On June 29th, the Dean of Student Affairs, Erica Woodley, wrote Tulane students announcing that students will have the option of applying for remote learning in the fall semester. Through Woodley, the university said, “Not all classes will be offered online, but we will work with (students) to make decisions that are most appropriate”. It also asked students to file the application as quickly as possible. 

The decision to offer online courses in the fall is a no-brainer. As COVID cases continue to surge, particularly in the south, students may fear that returning to school is a risk to their health. When Tulane announced it planned to have students return to campus in the fall, it also committed to providing a plan for if and when students contract the virus. The basic plan is this: students will be tested frequently, and if a case is identified, students will quarantine away from the rest of the student body and participate in class online. I’ll repeat that last part – inherent in the plan to bring students back to campus is to develop a plan for infected students to continue their learning online. Online learning is a pre-requisite to offering in person, on campus, learning, during the pandemic, in the fall. The infrastructure to offer in remote learning is already something university was working on. 

And yet, the official offer of remote learning came to students on June 29th. It comes exactly one month after Tulane announced its intention to bring students back to campus in the fall. It comes after 3 days after the university told students it will require them to arrive in New Orleans 2 days before move-in day, prompting many students spend money on travel arrangements. And, it also comes 29 days after the housing cancellation fee deadline, meaning students who opt for remote learning but previously applied for housing may face a fee of $1,500. 

Let me be clear – the decision to offer remote learning is the right one. And it’s better late than never. There are surely students with comorbities and students who are immunocompromised in Tulane’s student body. These students would have had to sacrifice their safety to continue their education at Tulane. It’s also likely some students suffer depression, anxiety or other mental health issues that make returning to a very different social environment than the one they left at Tulane, a difficult proposition. It’s also likely there are students whose financial security was compromised by the economic downturn from the virus. For these students, perhaps staying at home and saving money on housing is a better choice. Making sure all of these students can pick an option that best suits them is a smart move by Tulane. And ultimately any money lost from travel cancelation fees or housing fee is chump change in light of a global pandemic that’s killed 126,000 Americans to date. But, not sharing their options to students earlier both inconveniences them and likely influences the decisions they make.  

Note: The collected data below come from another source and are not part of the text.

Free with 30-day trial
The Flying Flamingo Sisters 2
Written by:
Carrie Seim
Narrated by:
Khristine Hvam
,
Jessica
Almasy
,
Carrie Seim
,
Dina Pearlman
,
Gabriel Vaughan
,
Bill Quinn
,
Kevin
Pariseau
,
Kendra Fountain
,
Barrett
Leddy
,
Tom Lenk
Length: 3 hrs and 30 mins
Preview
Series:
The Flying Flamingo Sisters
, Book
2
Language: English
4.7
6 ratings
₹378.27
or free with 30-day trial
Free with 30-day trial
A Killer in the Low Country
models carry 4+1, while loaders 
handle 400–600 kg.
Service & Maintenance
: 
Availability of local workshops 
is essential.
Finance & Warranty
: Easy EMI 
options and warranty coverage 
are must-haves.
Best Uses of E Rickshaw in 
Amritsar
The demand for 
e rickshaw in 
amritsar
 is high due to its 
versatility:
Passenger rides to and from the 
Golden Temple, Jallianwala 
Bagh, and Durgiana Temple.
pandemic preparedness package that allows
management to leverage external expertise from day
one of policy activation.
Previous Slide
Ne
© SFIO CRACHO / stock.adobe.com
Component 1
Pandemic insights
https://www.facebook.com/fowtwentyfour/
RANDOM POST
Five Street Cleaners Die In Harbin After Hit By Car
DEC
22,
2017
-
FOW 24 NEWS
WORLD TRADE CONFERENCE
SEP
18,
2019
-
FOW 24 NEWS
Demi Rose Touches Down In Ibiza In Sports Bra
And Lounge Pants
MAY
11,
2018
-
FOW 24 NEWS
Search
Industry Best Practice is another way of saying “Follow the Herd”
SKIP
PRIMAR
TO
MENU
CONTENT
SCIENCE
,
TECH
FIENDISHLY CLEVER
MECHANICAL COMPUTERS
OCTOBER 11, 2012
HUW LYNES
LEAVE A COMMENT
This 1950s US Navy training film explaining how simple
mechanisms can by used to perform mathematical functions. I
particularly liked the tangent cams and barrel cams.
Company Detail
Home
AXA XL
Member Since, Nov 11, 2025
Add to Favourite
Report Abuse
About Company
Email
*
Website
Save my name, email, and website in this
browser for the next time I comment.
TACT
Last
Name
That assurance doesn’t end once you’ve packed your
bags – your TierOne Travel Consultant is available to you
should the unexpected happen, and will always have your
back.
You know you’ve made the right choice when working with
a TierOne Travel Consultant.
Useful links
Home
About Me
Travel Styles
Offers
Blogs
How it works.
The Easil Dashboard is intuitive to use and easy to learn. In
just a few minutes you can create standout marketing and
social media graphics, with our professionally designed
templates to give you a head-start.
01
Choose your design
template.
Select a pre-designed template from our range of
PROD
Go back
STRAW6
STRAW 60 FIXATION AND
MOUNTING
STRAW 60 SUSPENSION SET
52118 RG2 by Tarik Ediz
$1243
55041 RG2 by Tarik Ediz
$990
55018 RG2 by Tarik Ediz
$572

In all likelihood Tulane knew it would have the ability to offer remote learning for months now. It chose to not inform students until well after it presented its desire they to return to campus – why? The motive is likely financial. On the one hand, if a significant portion of Tulane’s population decided to choose remote learning, the university would lose the revenue it gains housing and meal plans those students pay for. It’s also hard to argue that the service Tulane provides through remote learning is the same as the experience of campus learning and all that comes with it. The university would face pressure to reduce the cost of tuition for remote learning relative to its normal price – potentially further reducing its revenue. Finally, it’s possible Tulane worries about the optics of offering remote learning as a side by side competitor to campus learning. To some, it would signal the university’s admission that can’t ensure the safety of its students on campus. Certainly, that is not a signal the university wants to send to students. Not when it wants to make sure registration for the fall semester is not greatly reduced.